WHAT THE EXERCISE ASKS: Please filter the rows below down to the lines that contain the word "Event". Copy each of those lines unchanged.

MATERIAL PROVIDED:
[Start of Attachment]
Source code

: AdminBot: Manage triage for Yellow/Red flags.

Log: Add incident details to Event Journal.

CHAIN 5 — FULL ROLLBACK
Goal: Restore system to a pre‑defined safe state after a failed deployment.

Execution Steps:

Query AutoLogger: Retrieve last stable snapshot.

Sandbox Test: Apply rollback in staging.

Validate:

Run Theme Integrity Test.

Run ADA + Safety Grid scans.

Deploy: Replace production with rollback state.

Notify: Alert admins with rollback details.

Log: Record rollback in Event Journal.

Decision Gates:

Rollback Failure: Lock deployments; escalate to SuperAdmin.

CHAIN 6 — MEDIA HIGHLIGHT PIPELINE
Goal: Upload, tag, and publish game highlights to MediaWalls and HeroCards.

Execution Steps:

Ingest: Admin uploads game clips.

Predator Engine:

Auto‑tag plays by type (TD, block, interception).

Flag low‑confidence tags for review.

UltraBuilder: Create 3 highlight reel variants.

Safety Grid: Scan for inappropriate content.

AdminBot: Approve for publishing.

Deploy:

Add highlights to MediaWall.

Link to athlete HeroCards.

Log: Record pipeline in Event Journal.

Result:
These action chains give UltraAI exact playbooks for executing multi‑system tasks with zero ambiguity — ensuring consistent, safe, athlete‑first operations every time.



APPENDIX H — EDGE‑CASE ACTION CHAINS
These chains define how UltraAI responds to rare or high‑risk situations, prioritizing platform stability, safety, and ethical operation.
[End of Attachment]
SOLUTION FOR THIS EXERCISE:
Log: Add incident details to Event Journal.
Log: Record rollback in Event Journal.
Log: Record pipeline in Event Journal.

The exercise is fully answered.